Which person has influenced you most? And why?
Heidi Ulm: It would be unfair to name just one person here, because so far many people have supported, motivated and strengthened me. My prosthesis maker plays a big role, especially in my childhood, who was a great support for me even in difficult moments and from whom I was able to learn a lot of wisdom.
I was also influenced by my girlfriend, with whom I was allowed to spend my high school time in a dormitory. She helped me to open up more quickly to others, to become more self-confident and was a super "room companion".

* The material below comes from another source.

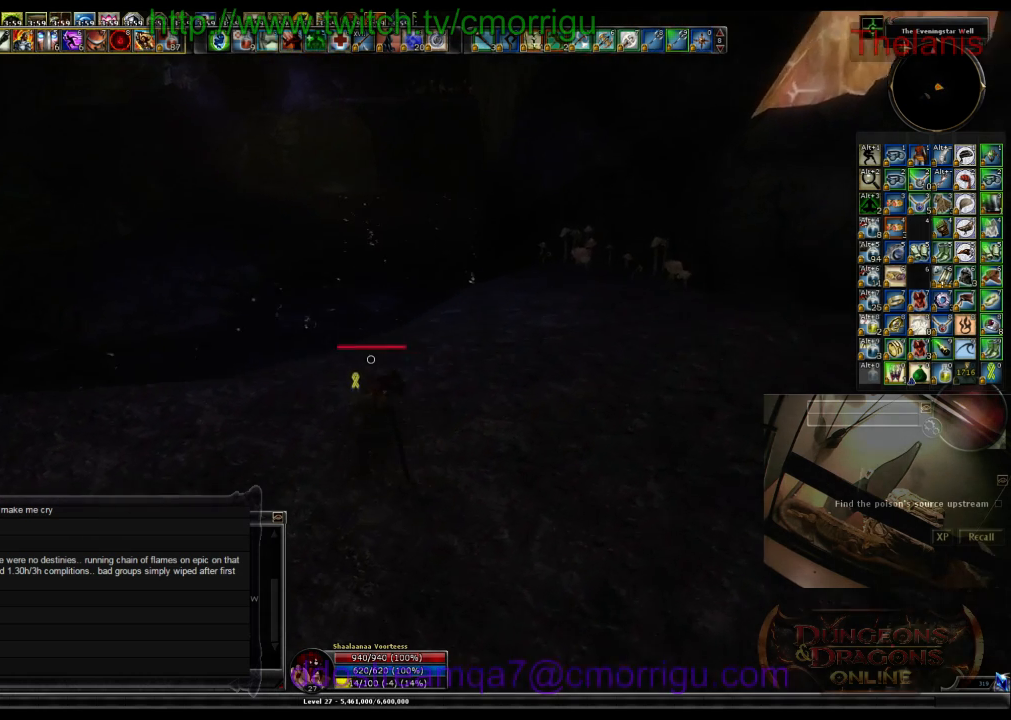
{"keys": ["space", "w"], "events": [[300, "space", "down"]]}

Of course my family, friends, teachers and so on also influenced me.
You have the chance to become the Commissioner for the Disabled. What would you do first?
Heidi Ulm: I would change a lot, because unfortunately (worldwide) there are many grievances, which non-disabled people are not even aware of.
My first official action would probably be to fundamentally reform the Federal Participation Act in Germany. People with disabilities should have the right to live without an income limit, to save higher sums of money, to attend a "normal" school, to receive an adequate "disability pension", to get their requested aids without lengthy/senseless bureaucracy and much more. Assistance, barrier-free access and a well-functioning medical system are further keywords that would require a lot of work.
Heidi Ulm would like to enlarge her perspective further and help other people. Since the 19-year-old is a stubborn woman, she will certainly be able to do this sooner or later.
What is especially near and dear to you?
Heidi Ulm: It is particularly important to me that not only political but also social problems are solved by people with disabilities. There should be change within society so that people with disabilities are no longer stigmatised and underestimated. It is important that everyone is given an equal place in our society and that we meet everyone at eye level and without prejudice. In mutual exchange, inclusion can work.
In South Tyrol I try, sometimes more or less, to get people to rethink their way of thinking – among other things through my videos on my (formerly active) YouTube channel "One left".
I would like to be ...
Heidi Ulm: ...traveling in distant countries to get to know the culture and inhabitants there and to complete my picture of the world. I would also like to participate in an aid project.
Which question would you like answered the most?
Heidi Ulm: Why people develop a greed for power and money. Why there are social systems in which one or more groups of people are disadvantaged. Why patriarchy has prevailed. Why politics takes place largely behind closed doors. Why man destroys his planet and why he does not learn from the mistakes of history. The most interesting question, however, is who and whether someone or something steers life from a bird's eye view and whether we come closer to this with death.
What I finally want to say...
Heidi Ulm: It is important to look at oneself and the world with critical eyes, but self-esteem and self-love must not fall by the wayside. We must also not forget that there is enormous potential in each of us and that we can achieve great things with our will.